Maximum complexity of expression tree. Overwrite the maxsize parameter in PySRRegressor() if provided.
input_rescale: bool

Default: True

Rescale x to the range of (0, 1) for fitting, which could avoid fit instability or overflow. Fitted functions will be unscaled at outputs.
scale_y_by: str

Default: None

Normalize y for fitting: divide y by its 'max', 'mean', 'l2', or None. Fitted functions will be unscaled at outputs. Applicable when input_rescale is True.
max_stderr: float (%)

Default: 40

During refitting with LMFIT, fit is considered failed when any of the parameters has an uncertainty larger than max_stderr, then retry the fit by decreasing the ndf, keeping some parameters fixed to their initial values. It is to avoid bad fits when any parameters get unrealistically large. Note: setting max_uncertainty to O(10) suffices in most cases.
fit_y_unc: bool

Default: True

Consider y_up and y_down in the fits, i.e., take chi2 loss = (y_pred - y_true)^2 / y_unc^2. Here, for each bin, y_unc is taken as y_up when (fit - y) > 0, and taken as y_down when (fit - y) < 0.

random_seed: int

Default: None

Overwrite pysr_config:

pysr_model.set_params(
    procs = 0,
    multithreading = False,
    random_state = self.random_seed,
    deterministic = True
    )

for reproducing the same batch of candidate functions. This will force to run PySR in single thread, so slower.

loss_weights: list | ndarray

Default: None

Scale loss by (y_model - y_label)^2 * loss_weights in fits. Will overwrite (y_model - y_label)^2 / y_unc^2 if provided. Shape is (num_examples, 1).

Methods¶

fit()¶

Performs a search for functional forms with PySR. Parameterizes constants in all functions. Creates a loop of re-optimization fit (ROF) to improve the constants and provide uncertainty estimation.

save_to_csv()¶

Saves the func_candidates dataframe (results) to a csv file.

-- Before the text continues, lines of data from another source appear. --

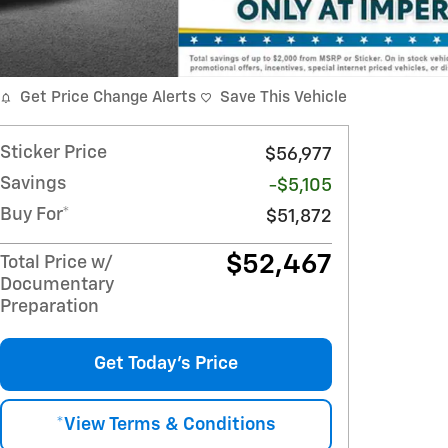
Get Price Change Alerts
Save This Vehicle
Sticker Price
$56,977
Savings
-$5,105
Buy For*
$51,872
$52,467
Total Price w/
Documentary
Preparation
Get Today's Price
*View Terms & Conditions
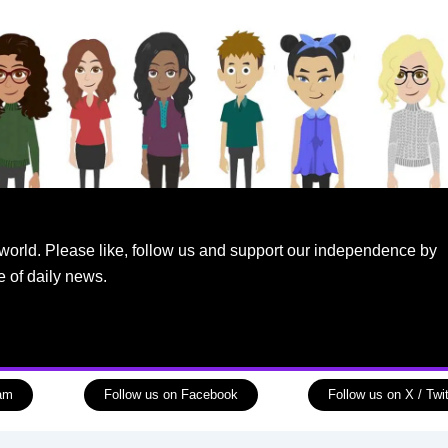
world. Please like, follow us and support our independence by
e of daily news.
ram
Follow us on Facebook
Follow us on X / Twit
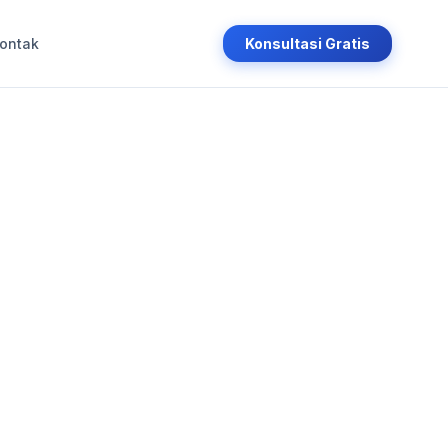
ontak
Konsultasi Gratis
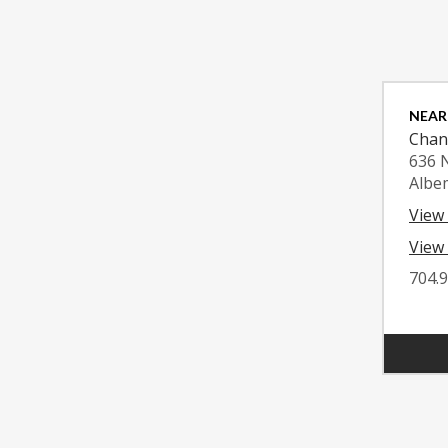
NEAR
Chan
636 
Albe
View
View 
704.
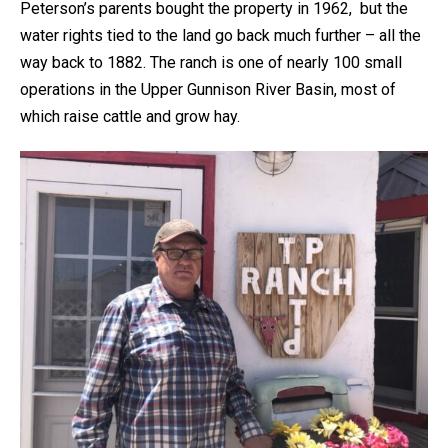
Peterson’s parents bought the property in 1962, but the
water rights tied to the land go back much further – all the
way back to 1882. The ranch is one of nearly 100 small
operations in the Upper Gunnison River Basin, most of
which raise cattle and grow hay.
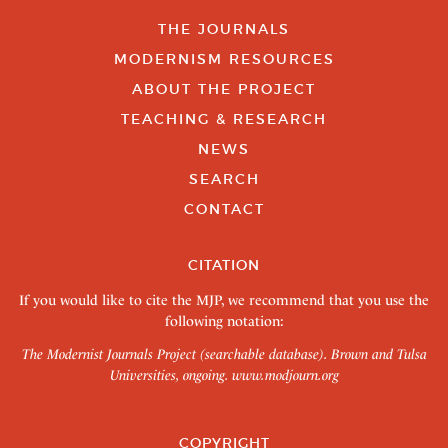
THE JOURNALS
MODERNISM RESOURCES
ABOUT THE PROJECT
TEACHING & RESEARCH
NEWS
SEARCH
CONTACT
CITATION
If you would like to cite the MJP, we recommend that you use the
following notation:
The Modernist Journals Project (searchable database). Brown and Tulsa
Universities, ongoing.
www.modjourn.org
COPYRIGHT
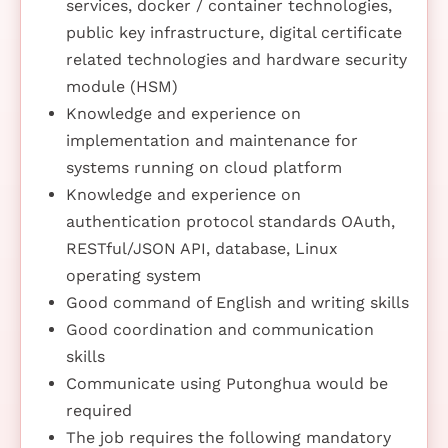
services, docker / container technologies,
public key infrastructure, digital certificate
related technologies and hardware security
module (HSM)
Knowledge and experience on
implementation and maintenance for
systems running on cloud platform
Knowledge and experience on
authentication protocol standards OAuth,
RESTful/JSON API, database, Linux
operating system
Good command of English and writing skills
Good coordination and communication
skills
Communicate using Putonghua would be
required
The job requires the following mandatory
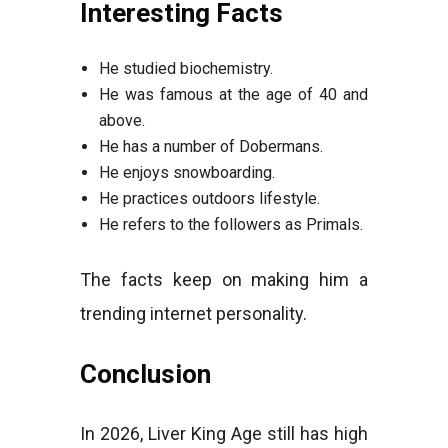
Interesting Facts
He studied biochemistry.
He was famous at the age of 40 and
above.
He has a number of Dobermans.
He enjoys snowboarding.
He practices outdoors lifestyle.
He refers to the followers as Primals.
The facts keep on making him a
trending internet personality.
Conclusion
In 2026, Liver King Age still has high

1) Full info -> candidates.csv.

2) Reduced info -> candidates_reduced.csv.

output_dir: str

*Default: './'

Output directory.

plot_to_pdf()¶

Plots all candidate functions to pdf files.

1) Candidate functions -> candidates.pdf.

2) Candidate functions with unc. coverage -> candidates_sampling.pdf.

3) Goodness-of-fit scores -> candidates_gof.pdf.

4) Correlation matrices -> candidates_correlation.pdf.

output_dir: str

*Default: './'

Output directory.

Options for 1D data

bin_widths_1d: list | ndarray

Default: None

Bin widths for x for plotting 1D histogram data. Shape is (num_examples, 1). See example section for a graphical illustration.
plot_logx: bool

Default: False

Plot functions in log scale for x in candidates.pdf.
plot_logy: bool

Default: False

Plot functions in log scale for y in candidates.pdf.
sampling_95quantile: bool

Default: False

Whether to include 95% quantile range when plotting total uncertainty coverage from ensemble of functions generated by sampling parameters in candidates_sampling.pdf. If False, plot only the 68% quantile range.

Options for 2D data

bin_edges_2d: list

Default: None

Bin edges for x for plotting 2D histogram data, i.e., [[x0_0, x0_1,...], [x1_0, x1_1,...]], where the leftmost bin in x0 has edges x0_0 and x0_1. [x0_0, x0_1,...] has (num_x0_bins + 1) elements. [x1_0, x1_1,...] has (num_x1_bins + 1) elements. This should be a python list of two sub lists, since (num_x0_bins + 1) =/= (num_x1_bins + 1) is possible.
plot_logx0: bool

Default: False

Plot 2D functions in log scale for x0 in candidates.pdf.
plot_logx1: bool

Default: False

Plot 2D functions in log scale for x1 in candidates.pdf.
plot_logy: bool

Default: False

Plot functions in log scale for y in candidates.pdf.
cbar_min: float

Default: None

Plot 2D functions with min color bar value in candidates.pdf.
cbar_max: float

Default: None

Plot 2D functions with max color bar value in candidates.pdf.
cmap: str

Default: None

Plot color bar with matplotlib cmap style.

print_candidate()¶

Print candidate functions in prompt.

candidate_number: int

Default: 99

Print result for a particular candidate function by setting it to its #, or for all candidates by setting it to 99.